Throwing confetti is a tradition said to bestow wealth and fertility upon the happy couple.
These days, confetti can be made from paper, plastic, dried rose petals or rice.
Most confetti is not in itself toxic, but if your dog excitedly hoovers up rice or plastic confetti, there is a risk of it clogging up the intestine and causing a blockage.
Another tradition is a tiered wedding cake, which is sometimes also a rich fruit cake. This confection is packed full of dried fruits such as raisins, sultanas and currants, which are highly toxic to dogs.
Vine fruits can cause renal failure in dogs, and it doesn’t take much:
- As little as 11.5 grams of raisins per kilogram of body weight can be fatal.
- This amounts to a 10-kilogram (22-pound) Corgi eating just over 100 grams of dried fruit to cause serious harm.
The exact mechanism by which raisins damage canine kidneys isn’t known. But don’t take the risk.
Again, guests must be made aware not to give cake crumbs to the dog, no matter how appealing those puppy dog eyes are.
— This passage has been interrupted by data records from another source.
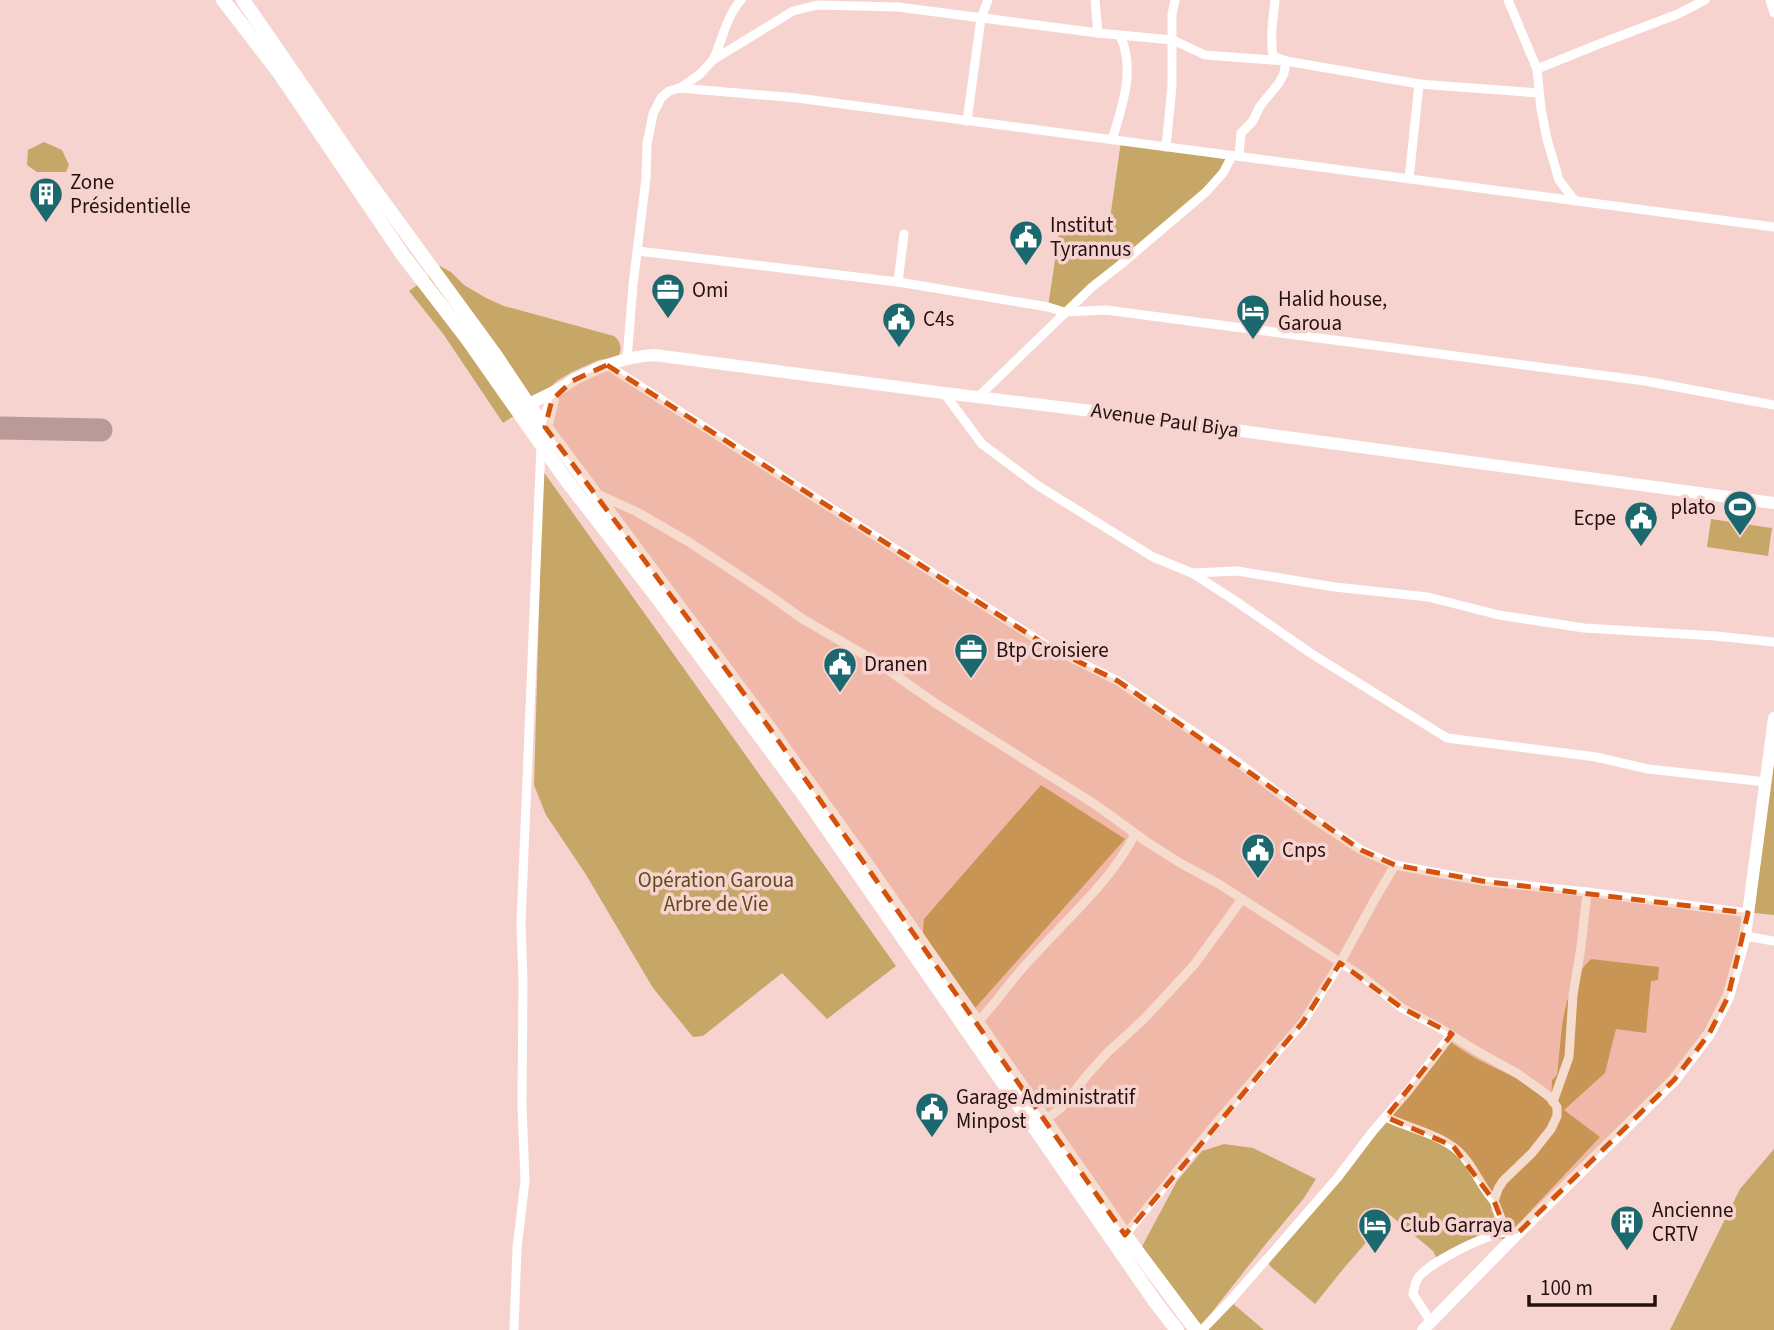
<svg xmlns="http://www.w3.org/2000/svg" width="1774" height="1330" font-family="'Source Sans 3',sans-serif">
  <rect width="100%" height="100%" fill="#f7d3d0"/>
  <g fill="#c7a767">
    <polygon points="1121,141 1232,156 1223,173 1064,312 1048,307 1061,220 1109,226"/>
    <polygon points="44,142 62,150 69,165 66,172 37,172 27,165 28,150"/>
    <path d="M440 266 451 272 464 285 486 298 504 306 614 336C622 343 621 348 619 357L599 360 572 372 557 381 525 409 503 423 444 335 409 291 434 273Z"/>
    <polygon points="543,471 896,966 827,1019 782,973 703,1036 693,1037 653,988 585,873 546,815 534,785"/>
    <polygon points="1711,519 1772,528 1768,556 1707,547"/>
    <polygon points="1773,765 1774,766 1774,915 1754,913"/>
    <polygon points="1041,785 1125,839 969,1015 922,942 924,919"/>
    <path d="M1591 959 1659 967 1658 980 1651 981 1646 1033 1616 1029 1605 1073 1564 1110 1600 1137 1504 1239H1496L1499 1231 1496 1212 1490 1208 1493 1213 1498 1231 1442 1258 1436 1257 1433 1251 1390 1215 1344 1268 1315 1304 1271 1267 1263 1256 1379 1124 1448 1040C1458 1047 1469 1055 1481 1061 1508 1075 1531 1081 1551 1106L1552 1080 1557 1075C1562 1036 1560 988 1591 959Z"/>
    <polygon points="1224,1144 1253,1148 1316,1179 1304,1198 1265,1245 1201,1326 1139,1252 1177,1181 1202,1151"/>
    <polygon points="1774,1149 1774,1330 1670,1330 1740,1189"/>
    <polygon points="1231,1302 1264,1330 1204,1330"/>
  </g>
  <g fill="none" stroke-linecap="round" stroke-linejoin="round">
    <polyline stroke="#ba9a98" stroke-width="23" points="0,428 101,430"/>
    <g stroke="#fff" stroke-width="9">
      <polyline points="1095,0 1098,33"/>
      <polyline points="1508,0 1537,69 1541,109 1547,139 1559,180 1575,201"/>
      <polyline points="1770,0 1774,13"/>
      <path d="M714 58C722 40 727 15 741 0"/>
      <polyline points="1537,69 1599,44 1678,14 1705,0"/>
      <polyline points="1419,84 1539,93"/>
      <polyline points="680,88 699,75 713,60 793,11 817,5 898,7 1098,33 1173,40 1205,55 1286,61 1419,84 1409,179"/>
      <polyline points="967,121 981,18 988,0"/>
      <path d="M1112 140C1122 106 1136 70 1120 35"/>
      <polyline points="1166,147 1172,86 1172,14 1175,0"/>
      <path d="M1239 156 1241 133 1253 121 1260 106 1279 83 1284 73 1286 61 1273 56C1270 37 1273 19 1275 0"/>
      <polyline points="638,251 898,282 1048,307 1064,312 1106,310 1645,381 1774,405"/>
      <polyline points="898,282 904,234"/>
      <polyline points="627,359 633,285 646,178 647,144 653,114 661,98 669,91 680,88 797,98 1774,227"/>
      <polyline points="607,365 1049,647 1118,681 1225,753 1308,815 1361,850 1395,865 1482,881 1587,892 1748,913"/>
      <polyline points="944,393 982,444 1037,485 1153,557 1192,573 1237,602 1312,654 1447,738 1596,757 1648,769 1766,782"/>
      <polyline points="978,397 1092,287 1120,265 1206,192 1223,173 1232,156"/>
      <polyline points="598,494 637,512 689,542 769,595 801,618 875,661 938,705 1096,805 1147,842 1180,863 1219,884 1363,977 1402,1008 1440,1028 1475,1050 1518,1074 1550,1097 1557,1107 1557,1116 1551,1129 1532,1153 1503,1181 1498,1189 1494,1201 1506,1231"/>
      <polyline points="1192,573 1237,571 1335,587 1428,597 1499,615 1584,628 1716,636 1774,642"/>
      <polyline points="1745,936 1774,941"/>
      <path d="M977 1023C996 1003 1011 980 1030 960 1066 919 1110 883 1135 834"/>
      <polyline points="1553,1102 1569,1057 1573,995 1581,947 1587,892"/>
      <path d="M1386 1117C1410 1129 1445 1135 1463 1156 1475 1170 1482 1188 1494 1201"/>
      <polyline points="1045,1120 1061,1108 1088,1074 1107,1053 1144,1019 1194,965 1242,899"/>
      <polyline points="1125,1235 1212,1128 1303,1022 1340,963 1375,899 1395,865"/>
      <path d="M1431 1322 1413 1294C1414 1288 1415 1283 1418 1278 1428 1263 1493 1230 1510 1232"/>
      <polyline points="514,1330 517,1248 525,1181 522,1105 523,981 521,923 541,446"/>
      <polyline points="1202,1330 1230,1301 1338,1177 1373,1131 1408,1091 1451,1035"/>
    </g>
    <g stroke="#fff" stroke-width="12">
      <path d="M522 408C535 400 549 395 561 388 566 386 570 382 575 379 601 366 625 357 654 355L944 393 1116 414 1774 503"/>
      <polyline points="1423,1330 1517,1234 1674,1080 1709,1034 1728,997 1745,936 1774,718"/>
    </g>
    <g stroke="#fff" stroke-width="14">
      <polyline points="223,0 280,74 402,254 468,340 564,477 656,596 806,798 1156,1303 1177,1330"/>
      <polyline points="243,0 363,174 496,356 528,404 768,726 861,856 1125,1235 1196,1330"/>
      <polyline points="545,427 552,400"/>
    </g>
  </g>
  <path fill="#d4520c" fill-opacity="0.2" stroke="#d4520c" stroke-width="5" stroke-dasharray="14 9" stroke-linejoin="round" d="M607 365 1049 647 1118 681 1361 850 1395 865 1482 881 1748 913 1728 997 1709 1034 1674 1080 1517 1234 1506 1231 1494 1201 1453 1146 1386 1117 1452 1034 1402 1008 1340 963 1303 1022 1125 1235 768 726 545 427 552 400 572 381Z"/>
  <defs>
    <g id="building-pin" transform="scale(1.75)"><path d="M0 17L-7.5 6A9.5 9.5 0 1 1 7.5 6Z" fill="#1c686f" stroke="#f7d3d0"/><path d="M-4-6H4V6H1V3H-1V6H-4ZM-2.5-4.3h1.7v1.8h-1.7ZM.8-4.3h1.7v1.8H.8ZM-2.5-1h1.7V.8h-1.7ZM.8-1h1.7V.8H.8Z" fill="#fff"/></g>
    <g id="civic-pin" transform="scale(1.75)"><path d="M0 17L-7.5 6A9.5 9.5 0 1 1 7.5 6Z" fill="#1c686f" stroke="#f7d3d0"/><path d="M-.6-6.5H3V-4.5H.6V-3L4-1V1h2V6H-6V1h2V-1L-.6-3ZM-1.2 2.5V6h2.4V2.5Z" fill="#fff"/></g>
    <g id="office-pin" transform="scale(1.75)"><path d="M0 17L-7.5 6A9.5 9.5 0 1 1 7.5 6Z" fill="#1c686f" stroke="#f7d3d0"/><path d="M-6-3h4V-5.5h4V-3h4V5H-6ZM-1-4.5V-3h2v-1.5ZM-6 0V1H6V0Z" fill="#fff"/></g>
    <g id="hotel-pin" transform="scale(1.75)"><path d="M0 17L-7.5 6A9.5 9.5 0 1 1 7.5 6Z" fill="#1c686f" stroke="#f7d3d0"/><path d="M-6-4.5h1.5V1H6V5H4.5V3h-9V5H-6ZM-4 0a1.8 1.8 0 1 1 3.6 0ZM.5 0V-2.5h3Q6-2.5 6 0Z" fill="#fff"/></g>
    <g id="stadium-pin" transform="scale(1.75)"><path d="M0 17L-7.5 6A9.5 9.5 0 1 1 7.5 6Z" fill="#1c686f" stroke="#f7d3d0"/><path d="M0-5a6.5 5 0 1 0 0 10a6.5 5 0 1 0 0-10ZM-3.5-1.8h7v3.6h-7Z" fill="#fff"/></g>
  </defs>
  <g fill-rule="evenodd">
    <use href="#building-pin" x="46" y="194"/>
    <use href="#civic-pin" x="1026" y="237"/>
    <use href="#office-pin" x="668" y="290"/>
    <use href="#hotel-pin" x="1253" y="311"/>
    <use href="#civic-pin" x="899" y="319"/>
    <use href="#stadium-pin" x="1740" y="507"/>
    <use href="#civic-pin" x="1641" y="518"/>
    <use href="#office-pin" x="971" y="650"/>
    <use href="#civic-pin" x="840" y="664"/>
    <use href="#civic-pin" x="1258" y="850"/>
    <use href="#civic-pin" x="932" y="1109"/>
    <use href="#building-pin" x="1627" y="1222"/>
    <use href="#hotel-pin" x="1375" y="1225"/>
  </g>
  <g text-anchor="middle" stroke-width="7" stroke-linejoin="round" paint-order="stroke">
    <g font-size="21" fill="#24100f" stroke="#f7d3d0" text-anchor="start">
      <text x="70" y="189">Zone<tspan x="70" dy="24">Présidentielle</tspan></text>
      <text x="1050" y="232">Institut<tspan x="1050" dy="24">Tyrannus</tspan></text>
      <text x="692" y="297">Omi</text>
      <text x="1278" y="306">Halid house,<tspan x="1278" dy="24">Garoua</tspan></text>
      <text x="923" y="326">C4s</text>
      <text x="1716" y="514" text-anchor="end">plato</text>
      <text x="1616" y="525" text-anchor="end">Ecpe</text>
      <text x="996" y="657">Btp Croisiere</text>
      <text x="864" y="671">Dranen</text>
      <text x="1282" y="857">Cnps</text>
      <text x="956" y="1104">Garage Administratif<tspan x="956" dy="24">Minpost</tspan></text>
      <text x="1652" y="1217">Ancienne<tspan x="1652" dy="24">CRTV</tspan></text>
      <text x="1400" y="1232">Club Garraya</text>
    </g>
    <g font-size="21" fill="#24100f" stroke="#f7d3d0">
      <text transform="translate(1165 420) rotate(8)" y="7">Avenue Paul Biya</text>
    </g>
    <g font-size="21" fill="#604a1c" stroke="#f7d3d0">
      <text x="716" y="887">Opération Garoua<tspan x="716" dy="24">Arbre de Vie</tspan></text>
    </g>
  </g>
  <path d="M1529 1295v10h126v-10" fill="none" stroke="#24100f" stroke-width="3.5"/>
  <text x="1540" y="1295" font-size="21" fill="#24100f" stroke="#f7d3d0" stroke-width="5" paint-order="stroke">100 m</text>
</svg>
The wedding banquet is another potential source of angst.
Rich foods, especially those high in fat, may trigger pancreatitis in some pets.
The pancreas produces digestive juices that break down fat. Excessive pancreatic stimulation (such as a high-fat snack) can cause a leakage of digestive juice into the tissue of the pancreas itself.
In effect, the pancreas digests itself, which is hugely painful and can be serious.
Symptoms include stomach pain, sickness and diarrhea. Again, avoid giving fatty foods to pets.
This dog certainly delivers at her human’s wedding:
Sugar-Free Candies and Cookies
If the bride is watching her weight and provides sugar-free goodies for the guests, then don’t feed these to attending pets.
Xylitol is an artificial sweetener used in place of sugar. Unfortunately, it disagrees with pets and causes their blood sugar levels to plummet dangerously low.
After eating xylitol, a dog may lapse into a coma within 30–60 minutes.
- The toxic dose of xylitol for dogs is around 0.05 grams per kilogram of body weight.
- Thus, a 10-kilogram (22-pound) Corgi needs to eat only around a half a gram to experience serious effects.
With everyone’s eyes on the blushing bride, don’t let vigilance lapse on what the pets are up to.
With lots of strange people milling around and leaving doors open, it’s all too easy for a pet to escape or wander off.
Take heed of these hazards when you’re deciding how to include pets in your wedding. That way, your pets can enjoy the big day along with everyone else.
But if all this sounds like hard work, then it may be best to leave your dog or cat safe at home.